Hall of Fame Laureate Spotlight: Denis Kessler, Chairman & Chief Executive Officer, SCOR
What is the biggest challenge facing the industry in the next decade?
The ongoing technological developments – such as artificial intelligence (AI), robots, e-processing, big data and multi-cloud – represent the biggest challenge facing the industry, even though they also create opportunities. They will have far-reaching consequences for (re)insurers.
First, the development and deployment of these new technologies will create new ‘intrinsic’ risks and hence deeply transform our risk universe. I am thinking in particular about the significant rise of cyber risks.
Second, new technologies will fundamentally change the way we produce (re)insurance. There is no part of the risk-to-capital chain that won’t be fundamentally altered by these new technologies over the long term, from risk knowledge and modelling to product innovation, distribution, customer experience, underwriting, fraud detection and claims processing. This will result in a positive shift in the (re)insurance industry’s efficiency frontier. Of course, this rise in the sector’s efficiency may eventually have deep consequences in terms of the redistribution of market positions. Adaptability and timely investment in technology are key factors of competitive positioning, especially since the sector may be shaken by agile and nimble newcomers that are not encumbered with the legacy and transitional issues faced by large incumbent companies. The industry is subject to increasing contestability from new players surfing the “technological wave”.
Third, these new technologies – by completely redefining how data is accessed and processed – will transform the way in which (re)insurance supply and demand are matched, both quantitatively and qualitatively. They will enable far wider, more dynamic observability and monitoring, making information available and processable from multiple sources on a highly granular basis, at virtually no cost. These fundamental changes in terms of data collection and processing capabilities will be a quantum leap for the sector. They will significantly reduce information asymmetry between insurers and insureds, to a large extent preventing strategic behaviors – and rendering the historical concepts of moral hazards and adverse selection quasi obsolete –, they will facilitate access to (re)insurance from multiple platforms and enhance risk knowledge, but they will also improve comparability, resulting in fiercer competition between (re)insurers. Finally, new technologies will lead to a greater congruence and a dynamic adjustment over time between risk and the terms and conditions – or even the price paid – for the insurance coverage of that risk.
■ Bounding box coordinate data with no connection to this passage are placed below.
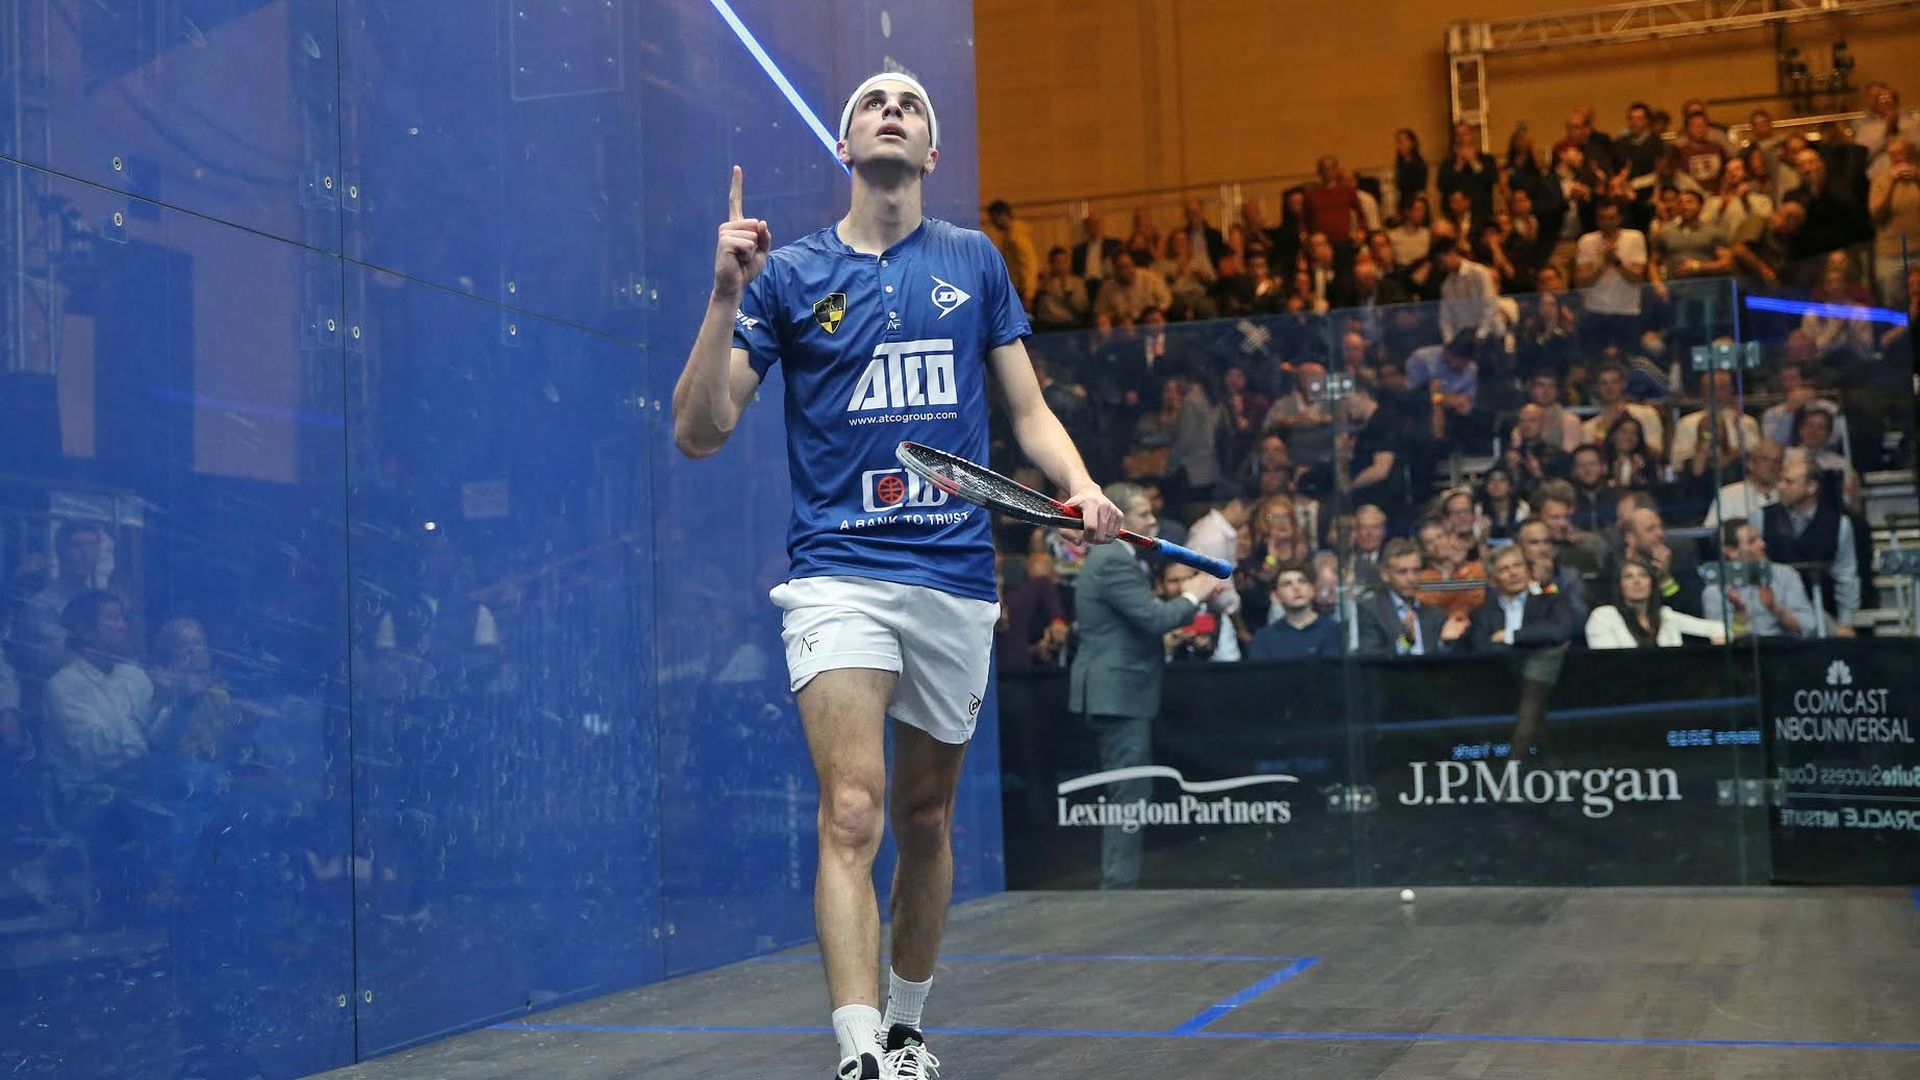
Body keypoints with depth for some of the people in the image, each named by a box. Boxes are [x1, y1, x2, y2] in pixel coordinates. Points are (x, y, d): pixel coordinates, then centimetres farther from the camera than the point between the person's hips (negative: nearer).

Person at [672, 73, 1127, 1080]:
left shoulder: (975, 261, 11)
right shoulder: (790, 271, 4)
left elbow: (1029, 410, 12)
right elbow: (698, 432, -1)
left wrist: (1082, 486, -7)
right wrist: (726, 296, -12)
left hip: (956, 579, 3)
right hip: (838, 572, -3)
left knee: (925, 815, 13)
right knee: (853, 812, -18)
The (re)insurance industry will ultimately benefit from this technological revolution. But coping with this major disruption requires timely adaptation and innovation, which means embracing and integrating these new technologies by investing in tools and technology. Openness to change should run deep within both individual companies and the industry. This also means that (re)insurance professionals need to learn how to work alongside these new technologies, which will inevitably affect the way in which they perform their duties.
What advice would you give a young professional in the industry?
(Re)insurance is first and foremost a knowledge-based industry. An extremely sophisticated, technical and scientific industry. So, my advice to a young professional would be to “invest” in knowledge, lato sensu! Be curious. Never stop questioning. Keep reading, learning, training and exploring. Be mindful of scientific progress and technological advances. Invest to understand the ever-changing risk universe!
A (re)insurer is in sync with all the dimensions of its environment, it is plugged in and reacts to everything that happens in the world. We are attuned to everything, and we must manage the risks and seize the opportunities offered by this constantly evolving and increasingly complex and protean world. This evolution requires constant learning, and inherently creates a lifelong learning process. Given the increasing interaction between reinsurance and the financial world, a young professional should also pay attention to the various financial markets. All of this certainly makes (re)insurance a fascinating industry.